[Collected data entries]
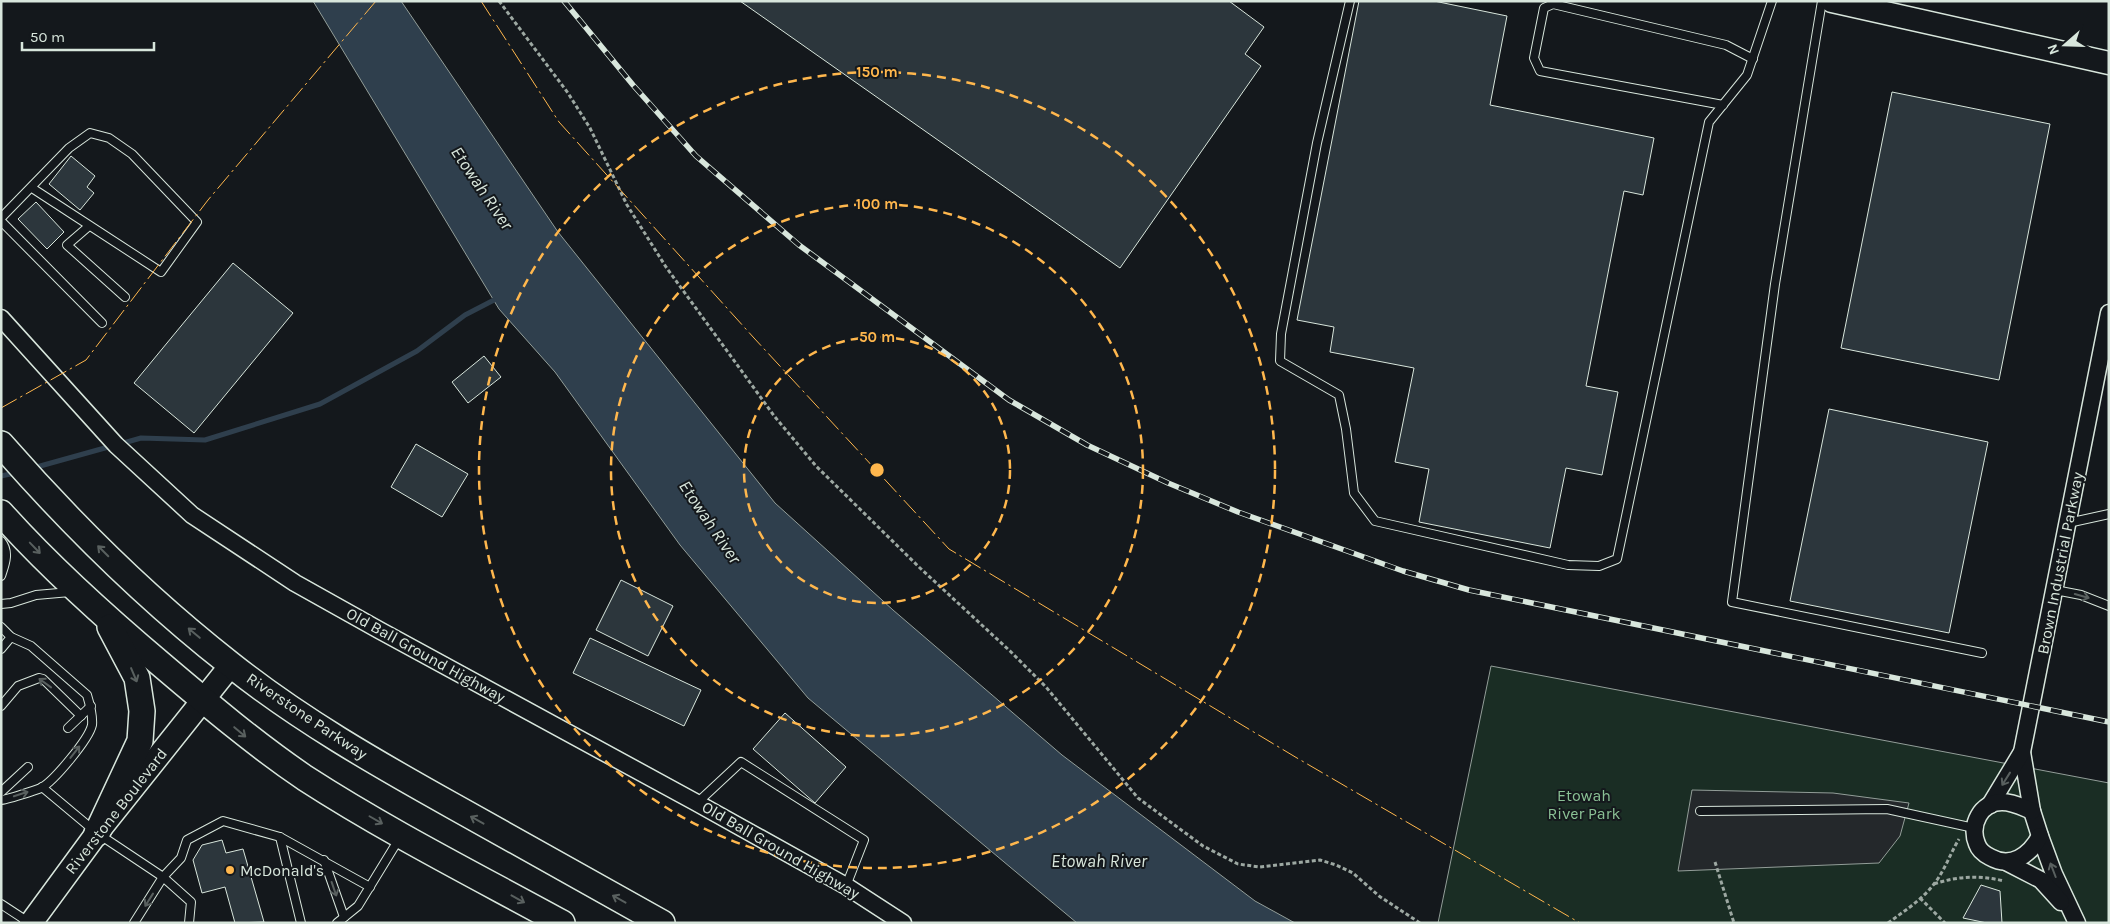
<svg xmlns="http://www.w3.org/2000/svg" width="2110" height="924" font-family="Karla,sans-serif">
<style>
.green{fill:#1a2d24;stroke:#939e99}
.parking{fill:#24282b;stroke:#939e99}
.water{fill:#2f3f4d;stroke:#939e99}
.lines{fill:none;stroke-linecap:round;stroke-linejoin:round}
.stream{stroke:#2f3f4d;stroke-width:5}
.building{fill:#2c363c;stroke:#d8e6dc}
.lane-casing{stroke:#d8e6dc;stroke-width:10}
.street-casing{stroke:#d8e6dc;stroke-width:19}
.secondary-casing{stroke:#d8e6dc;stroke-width:25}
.primary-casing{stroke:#d8e6dc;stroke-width:28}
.path{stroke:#9da8a2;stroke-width:3;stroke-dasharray:4 2.5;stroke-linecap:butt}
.lane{stroke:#14181c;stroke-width:8}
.street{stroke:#14181c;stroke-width:16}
.secondary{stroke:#14181c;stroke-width:22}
.primary{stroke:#14181c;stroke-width:25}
.rail-casing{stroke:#d8e6dc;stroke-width:5.5}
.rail{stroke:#14181c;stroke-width:4;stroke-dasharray:11;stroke-linecap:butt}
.power{stroke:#ffb74d;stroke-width:1;stroke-dasharray:18 4 2.5 4;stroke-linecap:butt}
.oneway{stroke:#59605f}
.ring{fill:none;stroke:#ffb74d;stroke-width:2.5;stroke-dasharray:9 6}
.poi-dot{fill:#ffb74d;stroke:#14181c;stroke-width:2}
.labels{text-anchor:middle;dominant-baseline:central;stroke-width:4;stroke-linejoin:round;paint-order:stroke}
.street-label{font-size:16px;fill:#d8e6dc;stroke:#14181c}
.park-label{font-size:16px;fill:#8ac095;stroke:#14181c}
.poi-label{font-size:16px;fill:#d8e6dc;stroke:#14181c;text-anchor:start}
.water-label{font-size:18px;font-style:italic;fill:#d8e6dc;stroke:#14181c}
.centre{fill:#ffb74d;stroke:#14181c;stroke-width:2.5}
.ring-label{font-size:15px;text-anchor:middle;font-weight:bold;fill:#ffb74d;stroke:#14181c;stroke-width:4;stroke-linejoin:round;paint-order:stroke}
</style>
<rect width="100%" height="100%" fill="#14181c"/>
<path class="green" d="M1491,666l618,117v140h-671z"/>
<path class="parking" d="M1692,790l141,3 76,10 -9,33 -21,27 -201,8z"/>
<path class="water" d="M313,1h88l157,231 217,271 118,107 169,145 193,146 40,22h-218l-269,-225 -128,-153 -125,-173 -56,-63z"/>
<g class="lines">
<g class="stream">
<path d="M120,444l21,-6 64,2 115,-36 97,-53 48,-36 29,-15"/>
<path d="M33,468l79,-22"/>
<path d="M1,476l14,-3"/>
</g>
</g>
<g class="building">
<path d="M740,1h489l35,26 -19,27 16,12 -141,202z"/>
<path d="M1359,1h75l73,15 -17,89 164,33 -11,57 -19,-4 -38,195 32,6 -16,83 -36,-7 -16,80 -131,-26 10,-53 -34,-7 19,-94 -84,-16 4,-25 -37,-7z"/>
<path d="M1892,92l158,32 -51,256 -158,-32z"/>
<path d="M71,156l24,20 -8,11 7,6 -14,17 -31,-26z"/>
<path d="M36,202l28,30 -17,17 -29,-30z"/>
<path d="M233,263l60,50 -99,120 -60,-50z"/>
<path d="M484,356l17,21 -33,26 -16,-21z"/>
<path d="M1829,409l159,33 -39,191 -159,-32z"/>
<path d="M416,444l52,30 -26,43 -51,-30z"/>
<path d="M621,580l52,26 -25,50 -52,-26z"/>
<path d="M590,638l111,52 -17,36 -111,-53z"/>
<path d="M785,713l61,54 -31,36 -62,-54z"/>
<path d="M222,840l4,13 17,-4 21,73 -29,1 -10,-36 -23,6 -9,-33 9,-15z"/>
<path d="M1981,885l19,6 2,32h-15l-24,-5z"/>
</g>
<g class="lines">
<defs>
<g id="lane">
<path d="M1350,1l-33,142 -36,191 -1,27 59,34 7,34 8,64 21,28 193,44 31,1 18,-7 92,-437 38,-47 25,-74"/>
<path d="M1822,1l-47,283 -43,318 250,51"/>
<path d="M1723,105l-183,-34 -6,-13 10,-50 9,-4 173,41 27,14"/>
<path d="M1,218l68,-70 21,-15 19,5 23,16 65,68 -36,50 -129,-84"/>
<path d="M1,221l101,102"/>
<path d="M89,226l-22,19 58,52"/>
<path d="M2068,523l41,-9"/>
<path d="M1,541c9,11 4,23 0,35"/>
<path d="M2055,590l26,5 28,11"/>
<path d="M1,604l10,-1 25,-8 34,-3"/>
<path d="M1,627l10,10 20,9 56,49c3,10 6,21 5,30 -3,14 -38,56 -51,63 -5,2 -35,12 -40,12"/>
<path d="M1,649l10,-12"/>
<path d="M1,706l17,-20 21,-8 4,1 38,37"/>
<path d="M68,728l23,-22"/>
<path d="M42,787l55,46 66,44 28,25 -2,21"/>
<path d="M1,792l27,-25"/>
<path d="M697,803l44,-41 123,78 -18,46"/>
<path d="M1700,811l187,-2 87,19"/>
<path d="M280,837l21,86"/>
<path d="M324,860l20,57"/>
<path d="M1,904l29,19"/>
<path d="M134,923l29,-46 18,-19 6,-18 36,-19 57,16 90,50"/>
<path d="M337,923l21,-17 41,-67"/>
</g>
<g id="street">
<path d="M1,318l115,127 76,70 103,68 84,47 318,173 149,83 57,37"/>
<path d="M2022,752l10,59 8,25 14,38 23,49"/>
<path d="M1990,805l32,-53 87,-439"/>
<path d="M2032,811c-10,-4 -19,-9 -30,-9 -21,0 -33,23 -25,42 2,6 7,10 13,13 21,12 40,-2 50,-21"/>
<path d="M2006,862l35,18 20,22"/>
</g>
<g id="secondary">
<path d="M1832,1l277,62"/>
<path d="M31,923l66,-90 134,-168"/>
</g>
<g id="primary">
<path d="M1,444c70,80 146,155 229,220 69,55 146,99 223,142 69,39 139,78 209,117"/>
<path d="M1,513c50,56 105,105 162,153 46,39 92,78 142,112 82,53 171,98 257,145"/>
<path d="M97,833l43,-92 2,-30 -5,-33 -27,-51"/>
</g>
</defs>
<use href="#lane" class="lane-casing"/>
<use href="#street" class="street-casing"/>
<use href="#secondary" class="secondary-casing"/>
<use href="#primary" class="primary-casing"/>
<g class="path">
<path d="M499,1l69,92 22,35 37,77 39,62 109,150 41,49 104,102 90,83 36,36 92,111 65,48 35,18 22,3 60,-7 16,5 17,8 26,23 41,27"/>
<path d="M1715,862l19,61"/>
<path d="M1934,884c24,-8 46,-9 70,-3"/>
<path d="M1920,898l25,25"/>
<path d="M1888,923c16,-12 34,-23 46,-39 11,-14 16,-30 25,-45"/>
</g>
<use href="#lane" class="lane"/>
<use href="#street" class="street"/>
<use href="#secondary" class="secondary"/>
<use href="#primary" class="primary"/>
<defs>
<path id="rail" d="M564,1l69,84 63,71 103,89 210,155 78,45 81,38 70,29 165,59 66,19 640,132"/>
</defs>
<use href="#rail" class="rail-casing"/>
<use href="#rail" class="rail"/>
<g class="power">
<path d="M481,1l78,121 195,216 195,211 348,209 283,165"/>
<path d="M1,408l85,-48 122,-160 168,-199"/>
</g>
</g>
<defs><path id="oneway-shaft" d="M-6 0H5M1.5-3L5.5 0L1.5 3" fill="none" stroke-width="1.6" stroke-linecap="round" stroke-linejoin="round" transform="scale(1.25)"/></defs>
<g class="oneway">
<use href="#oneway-shaft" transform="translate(35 548) rotate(46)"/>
<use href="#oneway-shaft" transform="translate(103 551) rotate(-135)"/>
<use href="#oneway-shaft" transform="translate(2082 596) rotate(16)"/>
<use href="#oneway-shaft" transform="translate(194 633) rotate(-140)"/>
<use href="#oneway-shaft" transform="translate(134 675) rotate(67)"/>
<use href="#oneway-shaft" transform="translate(45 683) rotate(-144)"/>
<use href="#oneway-shaft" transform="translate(240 732) rotate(40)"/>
<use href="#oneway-shaft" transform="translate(75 752) rotate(-52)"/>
<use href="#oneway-shaft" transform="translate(2006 779) rotate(122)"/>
<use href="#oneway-shaft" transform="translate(21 794) rotate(-18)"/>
<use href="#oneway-shaft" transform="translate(376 820) rotate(30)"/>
<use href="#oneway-shaft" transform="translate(477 820) rotate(-151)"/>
<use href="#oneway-shaft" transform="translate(2053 870) rotate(-111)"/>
<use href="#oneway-shaft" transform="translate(334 889) rotate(71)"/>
<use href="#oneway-shaft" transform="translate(518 899) rotate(29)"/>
<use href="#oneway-shaft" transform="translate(619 899) rotate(-151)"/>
<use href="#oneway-shaft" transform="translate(149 900) rotate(122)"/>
</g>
<g class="ring">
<circle cx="877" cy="470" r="133"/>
<circle cx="877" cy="470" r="266"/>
<circle cx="877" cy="470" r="398"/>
</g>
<circle class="poi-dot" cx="230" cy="870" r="5"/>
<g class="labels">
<g class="street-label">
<text transform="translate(2060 563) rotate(-79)">Brown Industrial Parkway</text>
<text transform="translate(426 655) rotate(29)">Old Ball Ground Highway</text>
<text transform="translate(307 716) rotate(34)">Riverstone Parkway</text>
<text transform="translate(116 811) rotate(-52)">Riverstone Boulevard</text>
<text transform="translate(781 850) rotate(30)">Old Ball Ground Highway</text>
</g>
<g class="park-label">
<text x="1584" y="795">Etowah<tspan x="1584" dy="18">River Park</tspan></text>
</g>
<g class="poi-label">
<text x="240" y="870">McDonald's</text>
</g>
<g class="water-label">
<text transform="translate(482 188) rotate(56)">Etowah River</text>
<text transform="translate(710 522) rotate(56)">Etowah River</text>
<text x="1099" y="861">Etowah River</text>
</g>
</g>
<circle cx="877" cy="470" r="8" class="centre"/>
<g class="ring-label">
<text x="877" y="77">150 m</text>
<text x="877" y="209">100 m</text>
<text x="877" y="342">50 m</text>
</g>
<rect width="2110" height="924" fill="none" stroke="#d8e6dc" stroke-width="5"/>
<g transform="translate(2065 45) rotate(250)" stroke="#14181c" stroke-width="4" paint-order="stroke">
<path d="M0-4L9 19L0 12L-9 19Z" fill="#d8e6dc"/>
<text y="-8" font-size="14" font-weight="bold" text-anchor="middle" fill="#d8e6dc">N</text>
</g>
<path d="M22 42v8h132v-8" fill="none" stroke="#d8e6dc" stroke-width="2.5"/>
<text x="30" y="42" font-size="15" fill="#d8e6dc" stroke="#14181c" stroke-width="4" paint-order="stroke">50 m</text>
</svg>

Problem to solve
Which of the lines above carry the string "labels"? Copy every one.

Result
.labels{text-anchor:middle;dominant-baseline:central;stroke-width:4;stroke-linejoin:round;paint-order:stroke}
<g class="labels">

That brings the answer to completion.